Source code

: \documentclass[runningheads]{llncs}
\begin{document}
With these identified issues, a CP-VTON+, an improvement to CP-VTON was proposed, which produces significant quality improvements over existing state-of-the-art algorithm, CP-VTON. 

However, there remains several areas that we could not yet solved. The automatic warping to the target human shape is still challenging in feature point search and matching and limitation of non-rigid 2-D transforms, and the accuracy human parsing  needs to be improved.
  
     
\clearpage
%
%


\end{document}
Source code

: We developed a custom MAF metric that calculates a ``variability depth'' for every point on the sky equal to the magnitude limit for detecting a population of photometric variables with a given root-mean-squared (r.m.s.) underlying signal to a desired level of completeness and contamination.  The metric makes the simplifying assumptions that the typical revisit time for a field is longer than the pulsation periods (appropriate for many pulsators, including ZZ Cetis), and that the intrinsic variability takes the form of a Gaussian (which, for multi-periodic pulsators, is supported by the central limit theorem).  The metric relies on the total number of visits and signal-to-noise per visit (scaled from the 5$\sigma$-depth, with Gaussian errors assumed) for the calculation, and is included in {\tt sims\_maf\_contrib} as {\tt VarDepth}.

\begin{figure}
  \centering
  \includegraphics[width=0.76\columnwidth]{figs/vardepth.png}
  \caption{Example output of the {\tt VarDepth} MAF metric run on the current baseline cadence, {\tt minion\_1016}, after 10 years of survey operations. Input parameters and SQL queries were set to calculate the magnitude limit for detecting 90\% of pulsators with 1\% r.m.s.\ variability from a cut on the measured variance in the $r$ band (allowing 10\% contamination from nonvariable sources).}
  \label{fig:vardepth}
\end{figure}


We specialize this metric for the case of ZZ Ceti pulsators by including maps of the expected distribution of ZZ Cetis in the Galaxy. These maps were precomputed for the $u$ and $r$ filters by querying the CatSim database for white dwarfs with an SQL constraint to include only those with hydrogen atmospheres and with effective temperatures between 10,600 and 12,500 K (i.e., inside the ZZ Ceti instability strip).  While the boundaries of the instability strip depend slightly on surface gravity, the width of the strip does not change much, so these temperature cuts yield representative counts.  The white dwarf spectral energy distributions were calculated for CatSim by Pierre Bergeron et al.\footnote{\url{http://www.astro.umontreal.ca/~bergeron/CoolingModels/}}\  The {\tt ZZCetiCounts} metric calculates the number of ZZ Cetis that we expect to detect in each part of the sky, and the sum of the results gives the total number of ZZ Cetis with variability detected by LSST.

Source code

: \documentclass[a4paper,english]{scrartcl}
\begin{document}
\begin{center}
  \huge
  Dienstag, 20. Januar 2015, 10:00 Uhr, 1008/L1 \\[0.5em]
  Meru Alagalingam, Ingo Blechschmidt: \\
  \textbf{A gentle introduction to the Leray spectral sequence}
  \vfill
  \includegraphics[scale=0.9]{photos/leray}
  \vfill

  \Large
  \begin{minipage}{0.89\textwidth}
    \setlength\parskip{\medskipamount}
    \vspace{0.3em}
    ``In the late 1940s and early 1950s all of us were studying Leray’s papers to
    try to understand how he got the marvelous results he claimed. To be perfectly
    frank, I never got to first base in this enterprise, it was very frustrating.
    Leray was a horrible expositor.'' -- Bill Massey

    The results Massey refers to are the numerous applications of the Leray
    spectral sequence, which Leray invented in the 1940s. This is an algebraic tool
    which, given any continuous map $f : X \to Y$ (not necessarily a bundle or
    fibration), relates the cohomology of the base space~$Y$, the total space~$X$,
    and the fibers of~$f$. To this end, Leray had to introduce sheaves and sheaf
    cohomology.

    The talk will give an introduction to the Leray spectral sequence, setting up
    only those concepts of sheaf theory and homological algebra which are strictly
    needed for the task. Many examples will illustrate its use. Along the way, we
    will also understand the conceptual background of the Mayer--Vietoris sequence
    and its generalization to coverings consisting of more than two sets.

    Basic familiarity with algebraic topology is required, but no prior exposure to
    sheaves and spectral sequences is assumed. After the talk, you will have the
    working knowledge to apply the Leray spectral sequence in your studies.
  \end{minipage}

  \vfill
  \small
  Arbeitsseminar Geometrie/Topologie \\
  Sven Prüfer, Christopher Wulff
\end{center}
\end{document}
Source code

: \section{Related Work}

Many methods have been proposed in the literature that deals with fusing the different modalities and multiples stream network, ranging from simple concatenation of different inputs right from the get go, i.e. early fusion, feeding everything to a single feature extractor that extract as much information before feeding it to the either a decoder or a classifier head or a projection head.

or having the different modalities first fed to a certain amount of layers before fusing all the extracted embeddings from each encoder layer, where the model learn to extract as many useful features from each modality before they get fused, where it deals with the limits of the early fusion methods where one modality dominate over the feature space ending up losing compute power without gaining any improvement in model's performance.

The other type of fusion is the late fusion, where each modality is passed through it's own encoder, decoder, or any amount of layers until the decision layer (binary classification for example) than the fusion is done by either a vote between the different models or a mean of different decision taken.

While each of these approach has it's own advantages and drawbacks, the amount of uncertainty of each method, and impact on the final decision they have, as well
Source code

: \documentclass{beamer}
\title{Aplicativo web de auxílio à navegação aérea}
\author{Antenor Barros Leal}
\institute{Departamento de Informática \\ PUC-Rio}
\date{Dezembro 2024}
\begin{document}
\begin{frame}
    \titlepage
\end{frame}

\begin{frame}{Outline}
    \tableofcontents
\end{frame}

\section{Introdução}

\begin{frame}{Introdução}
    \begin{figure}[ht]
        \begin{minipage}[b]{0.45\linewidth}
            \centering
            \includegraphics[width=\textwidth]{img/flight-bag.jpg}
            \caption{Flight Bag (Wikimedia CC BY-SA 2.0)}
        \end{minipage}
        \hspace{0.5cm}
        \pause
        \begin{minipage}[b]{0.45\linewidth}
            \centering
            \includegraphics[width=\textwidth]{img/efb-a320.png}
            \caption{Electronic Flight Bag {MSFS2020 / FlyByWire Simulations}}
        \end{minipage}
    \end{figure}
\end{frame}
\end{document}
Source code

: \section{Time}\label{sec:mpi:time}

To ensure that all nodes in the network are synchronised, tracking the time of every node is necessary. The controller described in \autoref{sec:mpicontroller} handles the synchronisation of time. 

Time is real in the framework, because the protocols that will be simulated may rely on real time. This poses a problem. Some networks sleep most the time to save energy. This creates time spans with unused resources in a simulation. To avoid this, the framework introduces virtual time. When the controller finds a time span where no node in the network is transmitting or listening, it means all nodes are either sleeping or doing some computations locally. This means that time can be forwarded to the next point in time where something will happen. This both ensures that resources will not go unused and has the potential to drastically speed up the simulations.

::::::::

Task brief |
In the records, locate each line holding the string "proposed" and copy it.

Exercise answer |
With these identified issues, a CP-VTON+, an improvement to CP-VTON was proposed, which produces significant quality improvements over existing state-of-the-art algorithm, CP-VTON. 
Many methods have been proposed in the literature that deals with fusing the different modalities and multiples stream network, ranging from simple concatenation of different inputs right from the get go, i.e. early fusion, feeding everything to a single feature extractor that extract as much information before feeding it to the either a decoder or a classifier head or a projection head.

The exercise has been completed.